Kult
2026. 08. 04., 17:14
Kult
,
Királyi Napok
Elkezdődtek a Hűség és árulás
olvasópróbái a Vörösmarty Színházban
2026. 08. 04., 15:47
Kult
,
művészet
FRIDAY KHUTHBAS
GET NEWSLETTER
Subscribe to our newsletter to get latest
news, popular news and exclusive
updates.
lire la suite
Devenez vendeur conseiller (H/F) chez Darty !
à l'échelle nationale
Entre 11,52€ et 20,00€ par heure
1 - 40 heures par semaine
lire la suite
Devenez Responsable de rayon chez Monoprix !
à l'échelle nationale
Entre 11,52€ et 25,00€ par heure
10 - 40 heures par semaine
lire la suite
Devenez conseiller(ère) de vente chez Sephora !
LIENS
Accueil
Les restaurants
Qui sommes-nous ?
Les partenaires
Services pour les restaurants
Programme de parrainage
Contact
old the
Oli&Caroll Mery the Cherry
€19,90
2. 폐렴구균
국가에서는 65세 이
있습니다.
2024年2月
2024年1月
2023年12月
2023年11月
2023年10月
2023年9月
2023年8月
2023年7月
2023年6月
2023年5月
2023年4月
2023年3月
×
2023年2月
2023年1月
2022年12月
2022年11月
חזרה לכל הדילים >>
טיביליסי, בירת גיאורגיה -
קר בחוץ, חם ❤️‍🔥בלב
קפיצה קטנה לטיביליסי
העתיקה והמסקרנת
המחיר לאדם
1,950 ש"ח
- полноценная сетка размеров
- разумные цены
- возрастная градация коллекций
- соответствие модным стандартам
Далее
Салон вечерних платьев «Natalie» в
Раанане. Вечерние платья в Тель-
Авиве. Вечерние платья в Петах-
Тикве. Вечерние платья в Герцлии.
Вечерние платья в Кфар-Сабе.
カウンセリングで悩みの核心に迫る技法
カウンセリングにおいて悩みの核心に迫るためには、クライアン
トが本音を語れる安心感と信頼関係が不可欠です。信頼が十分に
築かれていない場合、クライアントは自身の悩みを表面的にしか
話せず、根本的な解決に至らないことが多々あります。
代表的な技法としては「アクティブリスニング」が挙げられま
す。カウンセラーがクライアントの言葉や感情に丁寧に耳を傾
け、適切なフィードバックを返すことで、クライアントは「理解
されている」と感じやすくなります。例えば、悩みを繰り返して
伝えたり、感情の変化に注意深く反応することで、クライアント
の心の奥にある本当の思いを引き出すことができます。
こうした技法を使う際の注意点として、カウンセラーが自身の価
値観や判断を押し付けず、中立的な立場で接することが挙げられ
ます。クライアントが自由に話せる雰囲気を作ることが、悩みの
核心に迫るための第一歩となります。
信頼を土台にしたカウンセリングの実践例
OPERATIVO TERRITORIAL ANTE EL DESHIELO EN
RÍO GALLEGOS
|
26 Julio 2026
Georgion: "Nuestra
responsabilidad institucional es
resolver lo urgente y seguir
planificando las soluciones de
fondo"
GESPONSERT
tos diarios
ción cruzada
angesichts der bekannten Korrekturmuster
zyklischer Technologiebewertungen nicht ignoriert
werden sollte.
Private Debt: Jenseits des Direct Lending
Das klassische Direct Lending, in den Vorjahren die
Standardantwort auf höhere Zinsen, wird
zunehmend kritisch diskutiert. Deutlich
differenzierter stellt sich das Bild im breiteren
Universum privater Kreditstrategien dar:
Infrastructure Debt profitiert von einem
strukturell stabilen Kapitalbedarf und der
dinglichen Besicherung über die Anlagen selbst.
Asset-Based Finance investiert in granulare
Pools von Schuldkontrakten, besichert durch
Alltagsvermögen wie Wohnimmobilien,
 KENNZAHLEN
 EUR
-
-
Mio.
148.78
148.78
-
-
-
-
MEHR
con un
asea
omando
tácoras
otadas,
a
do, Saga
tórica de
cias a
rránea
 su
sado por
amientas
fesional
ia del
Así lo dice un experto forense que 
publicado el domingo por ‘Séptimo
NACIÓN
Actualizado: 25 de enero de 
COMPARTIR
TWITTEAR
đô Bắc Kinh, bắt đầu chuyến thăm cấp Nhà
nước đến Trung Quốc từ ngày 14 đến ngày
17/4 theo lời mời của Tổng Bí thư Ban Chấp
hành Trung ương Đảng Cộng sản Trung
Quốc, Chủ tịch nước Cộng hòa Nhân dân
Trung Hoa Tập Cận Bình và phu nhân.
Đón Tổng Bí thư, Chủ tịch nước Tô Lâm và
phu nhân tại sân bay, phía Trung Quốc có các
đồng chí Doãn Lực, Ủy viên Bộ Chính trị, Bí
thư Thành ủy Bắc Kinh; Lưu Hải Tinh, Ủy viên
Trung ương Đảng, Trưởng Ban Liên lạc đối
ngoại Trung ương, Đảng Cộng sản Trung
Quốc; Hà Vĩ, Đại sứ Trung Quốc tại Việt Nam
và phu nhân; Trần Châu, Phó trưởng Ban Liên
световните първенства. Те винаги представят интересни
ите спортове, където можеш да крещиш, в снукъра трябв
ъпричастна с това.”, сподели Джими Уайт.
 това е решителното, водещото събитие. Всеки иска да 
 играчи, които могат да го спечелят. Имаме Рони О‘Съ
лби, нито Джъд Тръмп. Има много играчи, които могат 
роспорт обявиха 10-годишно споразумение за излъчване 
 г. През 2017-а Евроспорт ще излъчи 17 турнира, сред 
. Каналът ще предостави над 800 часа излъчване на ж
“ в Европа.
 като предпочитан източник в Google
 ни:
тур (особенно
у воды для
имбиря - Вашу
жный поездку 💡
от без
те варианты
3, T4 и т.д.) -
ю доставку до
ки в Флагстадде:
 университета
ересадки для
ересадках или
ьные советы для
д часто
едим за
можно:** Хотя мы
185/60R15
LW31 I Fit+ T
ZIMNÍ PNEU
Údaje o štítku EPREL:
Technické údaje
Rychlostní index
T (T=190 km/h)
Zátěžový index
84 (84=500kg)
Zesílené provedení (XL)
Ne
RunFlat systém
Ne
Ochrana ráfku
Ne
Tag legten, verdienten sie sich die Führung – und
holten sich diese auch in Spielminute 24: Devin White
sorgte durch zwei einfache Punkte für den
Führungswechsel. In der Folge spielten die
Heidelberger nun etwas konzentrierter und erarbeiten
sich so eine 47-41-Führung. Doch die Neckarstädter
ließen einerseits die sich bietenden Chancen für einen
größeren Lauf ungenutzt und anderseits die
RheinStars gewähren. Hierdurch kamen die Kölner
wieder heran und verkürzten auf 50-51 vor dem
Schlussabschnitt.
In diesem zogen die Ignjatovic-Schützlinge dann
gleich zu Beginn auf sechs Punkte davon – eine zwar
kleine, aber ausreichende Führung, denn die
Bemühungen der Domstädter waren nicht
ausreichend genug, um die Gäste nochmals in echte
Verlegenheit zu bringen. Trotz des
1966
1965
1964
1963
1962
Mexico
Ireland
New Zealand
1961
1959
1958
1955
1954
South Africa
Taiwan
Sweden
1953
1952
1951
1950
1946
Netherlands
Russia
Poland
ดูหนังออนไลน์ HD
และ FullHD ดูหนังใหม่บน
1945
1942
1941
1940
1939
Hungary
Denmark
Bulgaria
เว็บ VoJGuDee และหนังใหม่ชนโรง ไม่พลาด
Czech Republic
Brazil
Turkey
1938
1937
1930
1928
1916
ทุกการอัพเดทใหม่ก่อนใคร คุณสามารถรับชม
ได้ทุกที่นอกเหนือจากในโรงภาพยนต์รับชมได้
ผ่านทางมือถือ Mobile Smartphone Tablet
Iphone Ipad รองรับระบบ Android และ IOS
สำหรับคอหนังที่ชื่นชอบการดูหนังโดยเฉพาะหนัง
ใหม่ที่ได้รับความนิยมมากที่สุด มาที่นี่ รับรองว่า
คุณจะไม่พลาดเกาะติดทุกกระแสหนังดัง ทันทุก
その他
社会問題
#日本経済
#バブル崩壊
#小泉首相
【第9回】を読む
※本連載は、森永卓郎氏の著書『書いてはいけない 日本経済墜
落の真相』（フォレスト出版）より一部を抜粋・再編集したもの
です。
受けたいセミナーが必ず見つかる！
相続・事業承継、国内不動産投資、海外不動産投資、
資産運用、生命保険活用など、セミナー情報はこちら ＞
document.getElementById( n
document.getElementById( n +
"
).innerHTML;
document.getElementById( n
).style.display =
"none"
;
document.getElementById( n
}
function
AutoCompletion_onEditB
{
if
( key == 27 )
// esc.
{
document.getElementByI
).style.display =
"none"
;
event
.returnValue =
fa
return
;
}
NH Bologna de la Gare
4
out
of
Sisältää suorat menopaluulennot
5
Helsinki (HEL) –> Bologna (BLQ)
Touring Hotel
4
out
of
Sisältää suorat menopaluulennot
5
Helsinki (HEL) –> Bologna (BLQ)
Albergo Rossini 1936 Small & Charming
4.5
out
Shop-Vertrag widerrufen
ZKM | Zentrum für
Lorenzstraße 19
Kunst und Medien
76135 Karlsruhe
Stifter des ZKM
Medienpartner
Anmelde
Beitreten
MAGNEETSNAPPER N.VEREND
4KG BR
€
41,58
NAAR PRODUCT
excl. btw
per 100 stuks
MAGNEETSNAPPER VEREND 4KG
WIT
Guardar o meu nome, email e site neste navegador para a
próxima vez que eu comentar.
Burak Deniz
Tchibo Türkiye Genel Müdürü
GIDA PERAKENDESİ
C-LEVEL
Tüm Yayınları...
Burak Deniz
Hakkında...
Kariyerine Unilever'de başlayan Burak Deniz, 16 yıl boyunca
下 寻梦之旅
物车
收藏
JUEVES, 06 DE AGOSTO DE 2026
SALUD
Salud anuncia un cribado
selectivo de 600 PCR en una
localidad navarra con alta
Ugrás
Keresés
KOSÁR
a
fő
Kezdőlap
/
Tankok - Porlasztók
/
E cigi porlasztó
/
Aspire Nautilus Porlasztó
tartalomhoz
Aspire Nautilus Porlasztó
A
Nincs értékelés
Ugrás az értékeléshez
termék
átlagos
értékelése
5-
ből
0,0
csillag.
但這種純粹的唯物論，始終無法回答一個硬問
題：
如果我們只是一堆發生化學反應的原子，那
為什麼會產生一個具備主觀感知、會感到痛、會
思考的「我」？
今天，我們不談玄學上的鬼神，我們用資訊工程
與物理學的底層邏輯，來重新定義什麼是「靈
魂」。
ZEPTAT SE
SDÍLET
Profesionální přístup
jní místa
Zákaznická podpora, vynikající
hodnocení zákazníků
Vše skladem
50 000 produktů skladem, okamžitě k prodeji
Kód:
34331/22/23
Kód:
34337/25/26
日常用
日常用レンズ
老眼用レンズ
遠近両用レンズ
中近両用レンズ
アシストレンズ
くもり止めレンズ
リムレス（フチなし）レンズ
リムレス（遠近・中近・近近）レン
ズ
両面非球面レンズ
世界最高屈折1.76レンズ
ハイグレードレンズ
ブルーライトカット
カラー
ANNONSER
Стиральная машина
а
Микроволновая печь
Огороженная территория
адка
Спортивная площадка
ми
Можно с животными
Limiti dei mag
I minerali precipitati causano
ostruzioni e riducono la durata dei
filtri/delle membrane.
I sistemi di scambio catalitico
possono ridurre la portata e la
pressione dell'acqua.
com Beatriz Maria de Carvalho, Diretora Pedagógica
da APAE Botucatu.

* **What to do**
What you give back should be exactly the lines of the data above from the line with "sich so eine" through the line with "In diesem zogen", both of those included, and nothing more.

* **Expected output**
sich so eine 47-41-Führung. Doch die Neckarstädter
ließen einerseits die sich bietenden Chancen für einen
größeren Lauf ungenutzt und anderseits die
RheinStars gewähren. Hierdurch kamen die Kölner
wieder heran und verkürzten auf 50-51 vor dem
Schlussabschnitt.
In diesem zogen die Ignjatovic-Schützlinge dann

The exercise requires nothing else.